Wie ich Präsidentin des Caritasverbandes sein möchte
Damit sind wir schon bei einem der beiden Punkte, die zu kennen nicht falsch ist, wenn man wissen will, wie ich Präsidentin des Caritasverbandes sein möchte. Erstens: Nationale und internationale Caritas-Arbeit in ganz engem Zusammenhang sehen, das sind nicht zwei getrennte Welten. Wenn wir in Deutschland überzeugende Sozialpolitik machen wollen, dann sollten wir in einem Atemzug immer auch deutlich machen, dass unsere Solidaritätserwartung über den eigenen Tellerrand hinaus reicht. Das ist mir in der Pandemie noch mal so deutlich geworden: Wie viele Menschen - auch in unseren Einrichtungen - waren in dieser Notlage versucht, die Diskussion um die eigene Impfquote isoliert in den Vordergrund zu stellen.

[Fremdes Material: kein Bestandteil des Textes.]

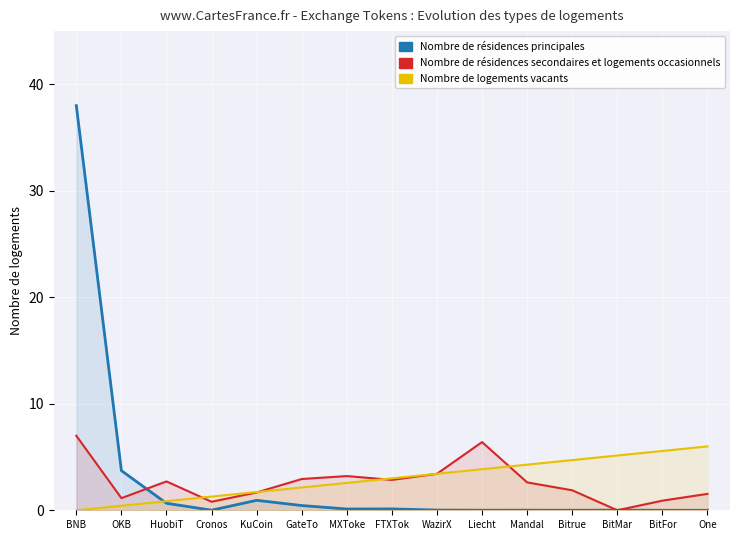

What is the label of the 3rd point from the right?

BitMar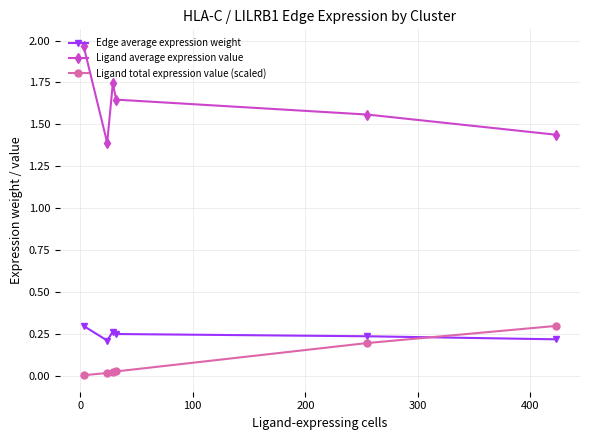

At how many categories does at least one series exceed 1?

6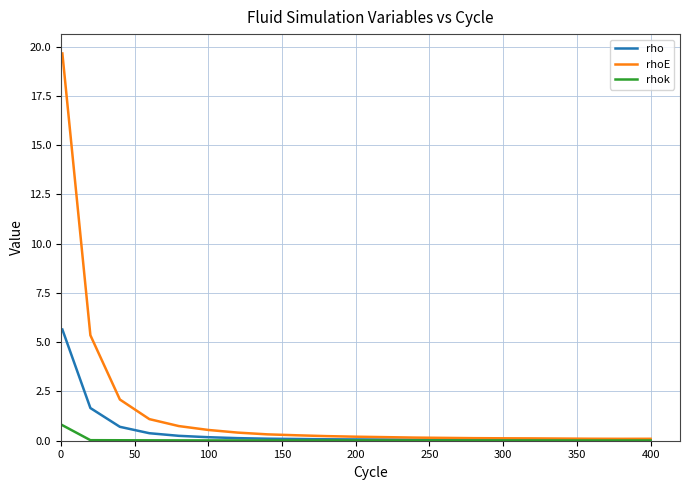

List the series in order of their peak value, lowest first.

rhok, rho, rhoE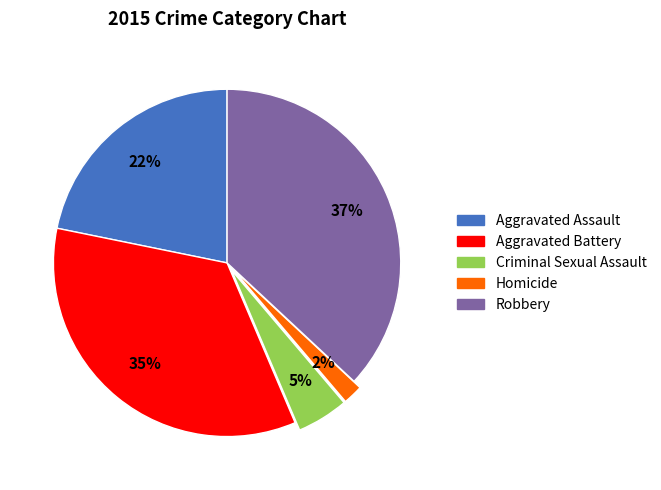

How many slices are in this pie chart?

5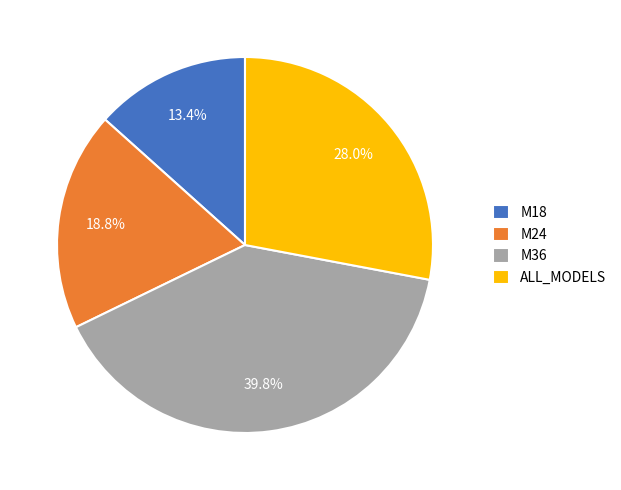

How many segments does this pie chart have?

4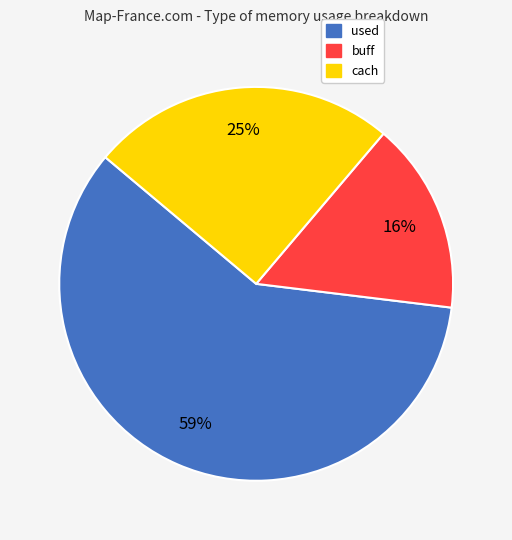

To the nearest percent, what is the combined percentage of buff and used?

75%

Es bedarf aber einer internationalen Impfsolidarität, wenn wir die Pandemie überwinden wollen, und wenn wir unserem Verständnis von Nächstenliebe und Verantwortung gerecht werden wollen. Das Klima-Thema - ich habe es gerade schon gesagt - ist ein zweites Thema, bei dem man deutlich merkt, dass eine glaubwürdige Solidarität nur national und international gemeinsam gelebt werden kann.
Glaubwürdige Solidarität muss national und international gelebt werden
Das ist übrigens auch eine große Herausforderung für den Verband in unserer Kommunikation. Den Menschen ist es oft viel leichter, die Probleme in der eigenen Nachbarschaft wahrzunehmen und dort dann auch zu helfen. Im internationalen Zusammenhang fühlt man sich oft zu ohnmächtig und denkt: „Da kann ich ja doch nichts bewirken.“ Da Mut zu machen und Geschichten zu erzählen, wie das Netz der verbandlichen Caritas international dann doch segensreich wirkt, das wird mir ein wichtiges Thema sein.
Innovation und katholischer Wohlfahrtsverband sind kein Gegensatz
Das zweite Thema, das mich umtreibt, ist das Thema Innovationen. Das ist ein bisschen abstrakt für den katholischen Wohlfahrtsverband. Ich finde es aber so unglaublich faszinierend, wenn ich durch den Verband reise, zu sehen dass vor Ort unsere Einrichtungen und Dienste so dramatisch innovativ sind, wenn es darum geht, konkrete Probleme von Menschen in Not zu lösen.
Da findet man immer wieder ein passgenaues Angebot, was auf eine neue Problemlage reagiert. Beispielsweise in der Pandemie, wo Hygiene-Regeln die reguläre Arbeitsform nicht zuließen. Da waren sofort Kollegen und Kolleginnen in der Lage, auf digitale Formate umzuswitchen oder zu sagen: Wir machen jetzt Beratung nicht in geschlossenen Räumen, sondern wir machen „walk and talk", wir machen Ge(h)spräche, also im Spazieren gehen. Wir machen unsere Essensausgabe über einen Foodtruck, der dann auf Marktplätzen steht. Überall gab es Öffnung in den öffentlichen Raum.
Das sind jetzt nur einige Beispiele von dem, was ich wirklich überall im Verband wahrnehme: eine hohe Innovationsbereitschaft, eine hohe Innovationsfähigkeit. Öffentlich klingt Wohlfahrtsverband aber häufig nach verstaubter Institution des 19. Jahrhunderts. Dieses Image zu ändern, deutlich zu machen, in den Wohlfahrtsverbänden haben wir die wirklichen Innovationstreiber und wir können die guten Ideen mit unserem institutionellen Netz schnell skalieren, damit das, was in Hamburg erprobt wird und was in Passau aber auch passen würde, dort unverzüglich auch angewandt werden kann. Das ist so etwas, das mich umtreibt und worauf ich ganz viel Lust habe im neuen Amt.